Some argue that Jerry ran downstairs, then crawled his way into the kitchen is a comma splice (joining two clauses with a comma - not allowed).


If you want a simple rule, I'd say, yes, your summary is a good guide to the use of then for sequencing and if you say or write Jerry ran downstairs and then crawled his way into the kitchen, no one will say you're wrong! (But of course you may see otherwise in your general reading).

Alex
 
 
Posted by peter   23 Feb 2014 12 36 am

Thanks Alex.

I don't think I'm a grammar enthusiast, but I just want to make sure not to make mistakes in 'strong pattern' (as you said in class)

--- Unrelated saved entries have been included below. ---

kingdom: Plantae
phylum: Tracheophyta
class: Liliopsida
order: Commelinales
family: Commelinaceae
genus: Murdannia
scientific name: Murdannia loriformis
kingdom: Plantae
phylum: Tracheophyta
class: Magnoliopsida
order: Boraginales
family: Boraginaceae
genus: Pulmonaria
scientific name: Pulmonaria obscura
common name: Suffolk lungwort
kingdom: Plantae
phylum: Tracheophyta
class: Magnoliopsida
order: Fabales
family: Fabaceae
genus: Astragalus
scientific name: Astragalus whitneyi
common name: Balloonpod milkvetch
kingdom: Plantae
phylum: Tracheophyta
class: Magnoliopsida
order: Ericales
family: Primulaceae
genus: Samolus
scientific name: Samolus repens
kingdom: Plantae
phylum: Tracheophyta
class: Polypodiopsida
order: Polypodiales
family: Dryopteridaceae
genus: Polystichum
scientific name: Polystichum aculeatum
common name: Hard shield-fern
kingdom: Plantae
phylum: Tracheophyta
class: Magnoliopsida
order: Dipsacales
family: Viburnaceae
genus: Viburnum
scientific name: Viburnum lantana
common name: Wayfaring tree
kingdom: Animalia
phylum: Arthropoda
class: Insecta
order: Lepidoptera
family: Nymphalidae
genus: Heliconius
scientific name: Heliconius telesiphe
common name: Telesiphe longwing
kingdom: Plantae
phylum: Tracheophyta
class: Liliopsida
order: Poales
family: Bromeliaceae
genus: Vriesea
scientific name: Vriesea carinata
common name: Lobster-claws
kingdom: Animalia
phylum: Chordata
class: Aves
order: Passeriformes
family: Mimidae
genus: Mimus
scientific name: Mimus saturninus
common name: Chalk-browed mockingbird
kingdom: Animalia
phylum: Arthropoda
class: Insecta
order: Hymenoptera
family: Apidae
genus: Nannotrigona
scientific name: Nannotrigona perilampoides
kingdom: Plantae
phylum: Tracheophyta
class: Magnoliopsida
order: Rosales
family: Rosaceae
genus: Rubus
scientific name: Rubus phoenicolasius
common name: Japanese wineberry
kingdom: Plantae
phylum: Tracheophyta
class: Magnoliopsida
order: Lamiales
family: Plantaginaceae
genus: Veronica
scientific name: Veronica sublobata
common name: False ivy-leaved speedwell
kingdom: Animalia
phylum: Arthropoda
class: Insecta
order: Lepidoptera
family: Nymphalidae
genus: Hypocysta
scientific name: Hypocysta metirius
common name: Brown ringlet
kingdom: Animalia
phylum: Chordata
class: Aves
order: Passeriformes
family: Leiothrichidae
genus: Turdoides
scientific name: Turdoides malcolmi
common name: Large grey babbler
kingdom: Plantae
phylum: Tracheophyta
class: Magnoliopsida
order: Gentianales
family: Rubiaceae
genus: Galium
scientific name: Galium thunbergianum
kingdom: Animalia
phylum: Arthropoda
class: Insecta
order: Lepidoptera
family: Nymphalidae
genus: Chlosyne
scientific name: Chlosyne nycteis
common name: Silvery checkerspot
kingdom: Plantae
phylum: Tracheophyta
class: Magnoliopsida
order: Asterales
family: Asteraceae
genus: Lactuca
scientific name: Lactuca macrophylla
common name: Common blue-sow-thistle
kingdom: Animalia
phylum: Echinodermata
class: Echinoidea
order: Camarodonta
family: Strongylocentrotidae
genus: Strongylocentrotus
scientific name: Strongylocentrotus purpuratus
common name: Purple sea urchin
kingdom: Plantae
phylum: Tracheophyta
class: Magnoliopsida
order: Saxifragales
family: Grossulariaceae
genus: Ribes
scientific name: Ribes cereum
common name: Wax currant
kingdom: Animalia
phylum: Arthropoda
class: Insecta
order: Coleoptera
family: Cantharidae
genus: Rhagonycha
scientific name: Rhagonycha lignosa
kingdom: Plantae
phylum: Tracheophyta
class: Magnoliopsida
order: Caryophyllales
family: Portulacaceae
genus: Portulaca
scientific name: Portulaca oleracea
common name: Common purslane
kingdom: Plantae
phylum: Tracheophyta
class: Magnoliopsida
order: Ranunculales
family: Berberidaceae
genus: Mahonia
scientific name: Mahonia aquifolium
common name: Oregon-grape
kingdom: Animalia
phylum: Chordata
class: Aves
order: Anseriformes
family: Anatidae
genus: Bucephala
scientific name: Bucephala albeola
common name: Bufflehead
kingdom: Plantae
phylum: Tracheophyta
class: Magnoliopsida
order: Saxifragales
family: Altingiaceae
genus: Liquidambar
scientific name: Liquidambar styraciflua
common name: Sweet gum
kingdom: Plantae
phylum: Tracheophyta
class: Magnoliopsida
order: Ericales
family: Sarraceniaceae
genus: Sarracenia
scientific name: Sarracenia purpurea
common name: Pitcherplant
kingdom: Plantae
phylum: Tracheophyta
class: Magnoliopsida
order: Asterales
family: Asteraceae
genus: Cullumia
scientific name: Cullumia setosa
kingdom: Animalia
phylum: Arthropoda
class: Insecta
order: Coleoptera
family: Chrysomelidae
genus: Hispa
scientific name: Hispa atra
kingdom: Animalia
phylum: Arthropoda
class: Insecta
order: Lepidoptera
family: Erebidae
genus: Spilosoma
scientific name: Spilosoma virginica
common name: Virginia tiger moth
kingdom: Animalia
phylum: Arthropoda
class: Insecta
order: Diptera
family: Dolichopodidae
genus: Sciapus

It is good enough for me to know an issue to be controversial, or a weak pattern, that way I feel comfortable because there is no right or wrong :)

Cheers, Peter

-------------------- some extra to share ----
this is my own way to summarize:
1. comma should be used for clarity
2. comma is often used when a dependent clause is followed by an independent clause (e.g. if..., then...)
3. can start a sentence with 'then' for sequencing
4. add a conjunction with 'then' (e.g. and then) when it comes in the midway. comma is optional before 'and then'
 
 

Teacher
Posted by alex stringer   24 Feb 2014 2 31 pm

Yes, that's a good way of looking at it. Your summary is fine.